Start of Block

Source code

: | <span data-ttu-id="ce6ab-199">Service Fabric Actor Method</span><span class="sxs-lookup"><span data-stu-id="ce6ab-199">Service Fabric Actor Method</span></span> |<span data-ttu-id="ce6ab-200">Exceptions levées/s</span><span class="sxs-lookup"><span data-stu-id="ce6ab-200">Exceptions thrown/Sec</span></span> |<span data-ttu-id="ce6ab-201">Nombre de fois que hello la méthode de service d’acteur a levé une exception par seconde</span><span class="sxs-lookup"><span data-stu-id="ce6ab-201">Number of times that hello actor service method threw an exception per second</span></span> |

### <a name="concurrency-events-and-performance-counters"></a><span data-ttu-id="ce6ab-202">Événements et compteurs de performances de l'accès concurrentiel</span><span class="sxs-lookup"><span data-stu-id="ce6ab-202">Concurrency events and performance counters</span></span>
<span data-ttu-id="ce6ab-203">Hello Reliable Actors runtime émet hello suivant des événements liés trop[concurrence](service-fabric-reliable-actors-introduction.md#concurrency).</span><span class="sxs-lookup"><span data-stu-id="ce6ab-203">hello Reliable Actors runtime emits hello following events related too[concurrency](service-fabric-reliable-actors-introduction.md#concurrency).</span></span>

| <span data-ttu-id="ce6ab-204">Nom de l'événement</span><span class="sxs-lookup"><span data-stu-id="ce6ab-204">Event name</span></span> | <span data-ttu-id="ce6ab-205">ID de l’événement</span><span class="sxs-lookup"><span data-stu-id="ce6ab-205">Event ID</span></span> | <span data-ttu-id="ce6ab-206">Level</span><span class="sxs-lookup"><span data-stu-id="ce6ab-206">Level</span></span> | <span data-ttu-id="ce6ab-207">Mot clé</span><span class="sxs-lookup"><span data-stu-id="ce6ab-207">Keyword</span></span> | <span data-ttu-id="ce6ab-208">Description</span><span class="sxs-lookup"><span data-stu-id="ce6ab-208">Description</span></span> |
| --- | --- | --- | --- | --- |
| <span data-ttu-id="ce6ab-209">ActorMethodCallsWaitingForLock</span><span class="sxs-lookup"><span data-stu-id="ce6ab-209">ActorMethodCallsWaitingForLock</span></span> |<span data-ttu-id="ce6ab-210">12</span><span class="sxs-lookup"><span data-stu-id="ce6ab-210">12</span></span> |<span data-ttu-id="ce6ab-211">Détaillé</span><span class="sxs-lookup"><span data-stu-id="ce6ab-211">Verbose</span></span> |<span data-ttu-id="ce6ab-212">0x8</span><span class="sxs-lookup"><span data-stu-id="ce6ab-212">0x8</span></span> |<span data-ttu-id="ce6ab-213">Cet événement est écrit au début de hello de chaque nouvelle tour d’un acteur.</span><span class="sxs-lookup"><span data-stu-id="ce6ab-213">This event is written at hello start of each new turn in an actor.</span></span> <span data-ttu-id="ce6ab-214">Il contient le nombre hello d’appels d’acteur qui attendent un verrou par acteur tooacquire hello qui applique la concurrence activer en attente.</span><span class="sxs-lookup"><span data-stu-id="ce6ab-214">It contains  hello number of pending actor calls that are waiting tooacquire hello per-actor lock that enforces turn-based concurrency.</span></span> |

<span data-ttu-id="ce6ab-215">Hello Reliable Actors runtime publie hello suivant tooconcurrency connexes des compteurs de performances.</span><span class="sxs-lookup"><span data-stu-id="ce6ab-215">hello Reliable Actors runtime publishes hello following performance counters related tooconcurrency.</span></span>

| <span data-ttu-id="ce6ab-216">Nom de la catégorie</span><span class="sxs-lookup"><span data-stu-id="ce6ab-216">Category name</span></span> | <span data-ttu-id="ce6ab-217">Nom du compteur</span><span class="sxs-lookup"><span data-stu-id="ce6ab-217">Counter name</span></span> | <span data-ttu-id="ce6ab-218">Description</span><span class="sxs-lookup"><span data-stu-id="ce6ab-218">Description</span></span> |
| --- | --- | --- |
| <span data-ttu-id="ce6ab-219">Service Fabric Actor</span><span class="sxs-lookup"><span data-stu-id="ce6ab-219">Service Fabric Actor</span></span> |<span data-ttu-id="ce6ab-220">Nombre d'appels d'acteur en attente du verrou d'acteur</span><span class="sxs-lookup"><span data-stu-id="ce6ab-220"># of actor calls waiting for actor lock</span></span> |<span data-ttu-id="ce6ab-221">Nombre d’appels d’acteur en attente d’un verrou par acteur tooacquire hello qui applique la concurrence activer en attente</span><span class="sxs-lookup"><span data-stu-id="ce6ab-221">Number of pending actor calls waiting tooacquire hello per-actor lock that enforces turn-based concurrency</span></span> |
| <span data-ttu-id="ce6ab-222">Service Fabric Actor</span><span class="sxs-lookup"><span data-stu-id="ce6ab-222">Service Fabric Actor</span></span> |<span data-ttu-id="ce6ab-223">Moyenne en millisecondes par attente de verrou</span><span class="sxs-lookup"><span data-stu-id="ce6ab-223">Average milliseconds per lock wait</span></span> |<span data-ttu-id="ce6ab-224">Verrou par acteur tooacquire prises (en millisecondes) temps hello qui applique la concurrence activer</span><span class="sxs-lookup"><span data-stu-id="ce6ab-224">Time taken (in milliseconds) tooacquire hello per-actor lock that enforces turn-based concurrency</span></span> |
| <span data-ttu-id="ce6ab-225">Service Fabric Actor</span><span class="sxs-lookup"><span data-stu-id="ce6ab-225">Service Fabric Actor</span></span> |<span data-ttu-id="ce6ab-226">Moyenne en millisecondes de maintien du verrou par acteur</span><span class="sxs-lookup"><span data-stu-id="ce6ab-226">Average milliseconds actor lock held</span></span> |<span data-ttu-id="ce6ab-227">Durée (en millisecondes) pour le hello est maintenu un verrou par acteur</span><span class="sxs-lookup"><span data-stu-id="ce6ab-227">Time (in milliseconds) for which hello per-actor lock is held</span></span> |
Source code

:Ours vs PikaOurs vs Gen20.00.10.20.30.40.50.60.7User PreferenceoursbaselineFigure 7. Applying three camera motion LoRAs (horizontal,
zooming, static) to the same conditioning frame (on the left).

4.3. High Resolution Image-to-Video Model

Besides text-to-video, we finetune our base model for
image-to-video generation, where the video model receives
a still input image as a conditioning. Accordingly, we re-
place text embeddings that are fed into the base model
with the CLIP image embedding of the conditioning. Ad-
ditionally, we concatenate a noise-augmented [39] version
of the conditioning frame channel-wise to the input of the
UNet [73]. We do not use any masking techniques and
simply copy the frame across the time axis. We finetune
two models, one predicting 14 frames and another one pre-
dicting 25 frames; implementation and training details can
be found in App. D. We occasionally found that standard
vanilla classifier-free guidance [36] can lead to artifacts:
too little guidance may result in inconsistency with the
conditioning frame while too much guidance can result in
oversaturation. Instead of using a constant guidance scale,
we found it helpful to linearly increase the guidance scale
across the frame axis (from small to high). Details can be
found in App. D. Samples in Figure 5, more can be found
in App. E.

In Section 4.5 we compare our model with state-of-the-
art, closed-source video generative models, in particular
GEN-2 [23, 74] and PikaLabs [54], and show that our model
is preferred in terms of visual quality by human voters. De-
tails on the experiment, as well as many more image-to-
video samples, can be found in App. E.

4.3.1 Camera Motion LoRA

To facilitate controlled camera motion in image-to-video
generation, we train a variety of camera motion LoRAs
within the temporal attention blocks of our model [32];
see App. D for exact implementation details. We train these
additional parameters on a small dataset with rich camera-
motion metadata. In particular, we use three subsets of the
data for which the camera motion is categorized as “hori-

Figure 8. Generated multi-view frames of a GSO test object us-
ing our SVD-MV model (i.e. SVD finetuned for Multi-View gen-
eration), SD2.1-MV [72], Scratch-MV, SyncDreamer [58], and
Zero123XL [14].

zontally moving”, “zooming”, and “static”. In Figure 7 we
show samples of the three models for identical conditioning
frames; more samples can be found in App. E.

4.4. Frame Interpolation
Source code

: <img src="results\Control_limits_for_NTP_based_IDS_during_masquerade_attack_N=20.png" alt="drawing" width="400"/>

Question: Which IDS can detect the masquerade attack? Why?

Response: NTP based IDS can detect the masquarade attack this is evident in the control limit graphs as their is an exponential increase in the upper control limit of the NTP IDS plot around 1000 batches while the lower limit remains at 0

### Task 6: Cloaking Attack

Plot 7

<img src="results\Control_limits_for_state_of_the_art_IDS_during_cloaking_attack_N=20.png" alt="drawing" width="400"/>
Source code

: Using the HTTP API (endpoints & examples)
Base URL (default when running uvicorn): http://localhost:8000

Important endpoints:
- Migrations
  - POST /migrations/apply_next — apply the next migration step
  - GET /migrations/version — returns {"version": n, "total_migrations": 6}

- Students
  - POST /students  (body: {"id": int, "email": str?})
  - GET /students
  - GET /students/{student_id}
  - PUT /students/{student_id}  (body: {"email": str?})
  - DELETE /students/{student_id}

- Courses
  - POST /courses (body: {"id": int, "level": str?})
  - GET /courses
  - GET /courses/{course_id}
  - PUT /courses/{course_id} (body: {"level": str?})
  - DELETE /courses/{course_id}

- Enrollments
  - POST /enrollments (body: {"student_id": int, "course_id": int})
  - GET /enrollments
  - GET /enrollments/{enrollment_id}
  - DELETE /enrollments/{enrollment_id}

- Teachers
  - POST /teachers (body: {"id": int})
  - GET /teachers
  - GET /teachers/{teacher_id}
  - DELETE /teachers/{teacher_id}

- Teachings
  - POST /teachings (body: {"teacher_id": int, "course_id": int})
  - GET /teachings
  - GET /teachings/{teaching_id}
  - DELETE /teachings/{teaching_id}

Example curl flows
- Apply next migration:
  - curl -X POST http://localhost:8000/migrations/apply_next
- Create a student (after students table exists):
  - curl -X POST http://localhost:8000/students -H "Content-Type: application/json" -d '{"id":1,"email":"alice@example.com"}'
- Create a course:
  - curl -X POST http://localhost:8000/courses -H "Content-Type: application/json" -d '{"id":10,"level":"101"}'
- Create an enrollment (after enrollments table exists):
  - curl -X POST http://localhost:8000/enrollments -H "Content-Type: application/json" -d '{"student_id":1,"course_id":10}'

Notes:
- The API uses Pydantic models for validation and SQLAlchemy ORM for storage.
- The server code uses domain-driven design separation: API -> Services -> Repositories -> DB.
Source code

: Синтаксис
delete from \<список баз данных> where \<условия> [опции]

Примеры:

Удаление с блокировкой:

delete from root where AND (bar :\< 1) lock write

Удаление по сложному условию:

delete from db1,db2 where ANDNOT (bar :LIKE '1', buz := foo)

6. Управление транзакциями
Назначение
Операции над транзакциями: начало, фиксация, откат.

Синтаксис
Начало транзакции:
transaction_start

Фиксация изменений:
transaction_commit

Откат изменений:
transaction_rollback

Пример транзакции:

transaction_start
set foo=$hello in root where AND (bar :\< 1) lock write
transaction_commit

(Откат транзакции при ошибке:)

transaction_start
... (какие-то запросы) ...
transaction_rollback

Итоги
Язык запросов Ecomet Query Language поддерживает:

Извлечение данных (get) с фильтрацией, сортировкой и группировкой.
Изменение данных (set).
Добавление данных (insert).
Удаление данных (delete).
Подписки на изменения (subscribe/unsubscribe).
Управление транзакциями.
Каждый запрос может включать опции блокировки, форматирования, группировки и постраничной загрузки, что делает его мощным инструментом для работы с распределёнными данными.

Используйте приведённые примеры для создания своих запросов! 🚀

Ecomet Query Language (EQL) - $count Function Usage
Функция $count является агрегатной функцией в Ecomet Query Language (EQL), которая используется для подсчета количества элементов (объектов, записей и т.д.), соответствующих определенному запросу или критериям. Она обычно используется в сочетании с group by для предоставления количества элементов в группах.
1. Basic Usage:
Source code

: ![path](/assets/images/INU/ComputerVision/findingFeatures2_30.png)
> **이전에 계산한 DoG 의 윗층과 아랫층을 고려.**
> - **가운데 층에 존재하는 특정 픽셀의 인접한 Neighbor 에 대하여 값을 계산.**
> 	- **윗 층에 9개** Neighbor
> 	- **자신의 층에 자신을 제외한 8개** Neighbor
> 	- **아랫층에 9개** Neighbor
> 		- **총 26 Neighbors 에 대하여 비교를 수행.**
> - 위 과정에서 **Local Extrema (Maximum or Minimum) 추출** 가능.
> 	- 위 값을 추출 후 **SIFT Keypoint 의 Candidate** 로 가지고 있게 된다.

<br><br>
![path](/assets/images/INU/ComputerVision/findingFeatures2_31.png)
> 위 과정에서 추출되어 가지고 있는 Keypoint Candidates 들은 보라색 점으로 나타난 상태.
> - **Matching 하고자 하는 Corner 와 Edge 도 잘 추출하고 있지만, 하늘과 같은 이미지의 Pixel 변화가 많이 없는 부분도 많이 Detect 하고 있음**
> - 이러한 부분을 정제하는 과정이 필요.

End of Block

→ Action item:
Spot the lines above that mention "Type" and copy them.

→ Answer space:
  - curl -X POST http://localhost:8000/students -H "Content-Type: application/json" -d '{"id":1,"email":"alice@example.com"}'
  - curl -X POST http://localhost:8000/courses -H "Content-Type: application/json" -d '{"id":10,"level":"101"}'
  - curl -X POST http://localhost:8000/enrollments -H "Content-Type: application/json" -d '{"student_id":1,"course_id":10}'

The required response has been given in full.